All flows have disappeared on AWS hosted system

I have been running a dashboard with some quite complex flows and nodes to show various environmental monitors passing data via MQTT. Node-red is installed on an AWS Ubuntu instance. This morning the dashboard UI is showing "Welcome to the Node Red dashboard" and no content. Accessing Node Red gives me the normal workspace but with no flows visible. The AWS instance has been stable and has not restarted. I have no idea what might have happened for me to have lost all of my content. Does anyone have any pointers of where I should start the journey to trying to recover my system? I'm pretty new to all of this and would be gutted if I had lost all of my work somehow.

Thanks,

Jon

How do you expose your AWS Ubuntu instance to the internet?

It might be related:

As for recovery. Does AWS do backups or snapshots for instances?

A public IP address is linked to the UBUNTU instance. Accessing this is where I am seeing the problem. I have since rebooted the server which has changed the IP address but the problem persists.

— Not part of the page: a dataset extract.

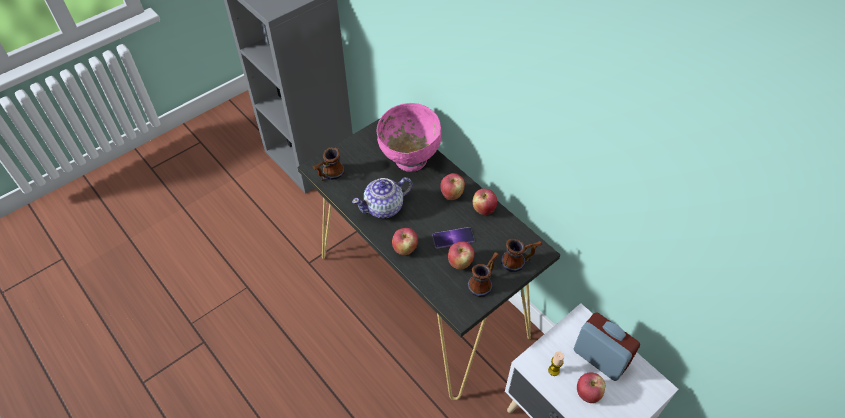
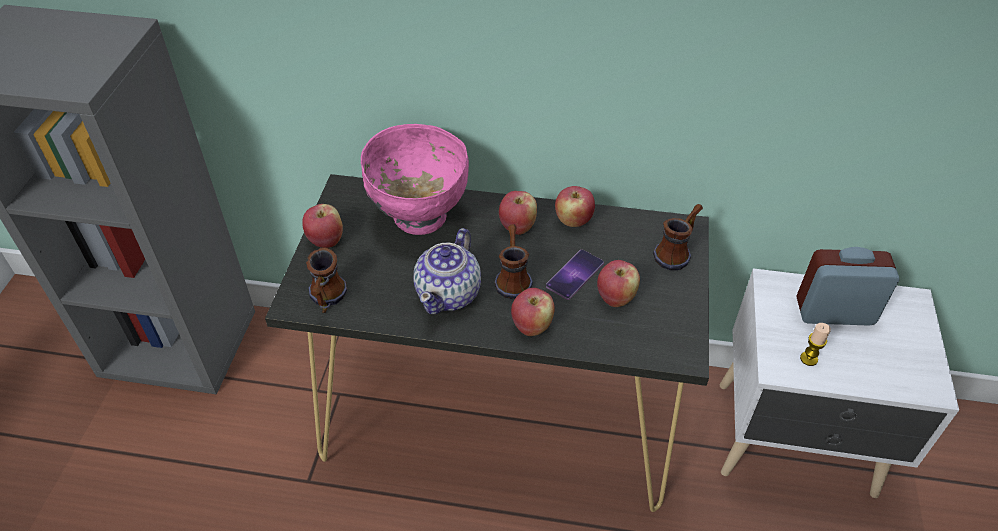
camera: 40 degrees left, 5 degrees down
mug [468,252,499,297] -> mug moved to [494,224,533,300]
apple [577,373,605,403] -> apple moved to [302,204,343,248]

I will take a look at the posts that you kindly posted. It's a year ago since I installed all of this I need to refresh my memory on how the AWS install works.

In terms of backups etc. If I look in ~/.node-red I can see a flows.json file which has a lot of content, but I'm not sure whether it is my content or not. It may be the default flows file I suppose.

In newer versions of Node-RED, there is an entry in ~/.node-red/settings.js that tells the instance where the flows should be found. Without this, Node-RED will look for flows_<hostname>.json and therefore, if the hostname is dynamic, node-red will not find a flows file.

In short, set a definite flows file using the setting flowFile: 'flows.json

From the docs:

flowFile
the file used to store the flows. Default: flows_<hostname>.json

See here for more info: Configuration : Node-RED

Thanks Steve.

Looking in settings.js I can see the line

flowFile: 'flows.json'

So I am guessing that any change in hostname will not have had an impact. The flows.json file itself has a timestamp of 5am this morning. I am starting to think that I have possibly been hacked. The flows.json file that I can see just seems to be a collection of "exec" nodes, but I have no idea whether that is unusual or not.

Jon

99.99% you've been hacked :frowning:

Any node-red accessible from the internet without requiring credentials to get in is liable to be hacked. There are bots out there looking for them. You will have to rebuild the whole system I am sorry to say, and put it down to a learning exercise.

Then read this FAQ post for advice on how to safely access node-red over the internet.

Yep. I think you are all correct. And being new to AWS I had not set up a robust backup strategy (I have these everywhere else annoyingly).

So, back to the drawing board for the flows and back to school on security and backups.

Thanks for all the input folks.

Jon

The file .flows.json.backup might have a previous copy of your flows file. Inspect carefully before trying it though, in case it has been infected.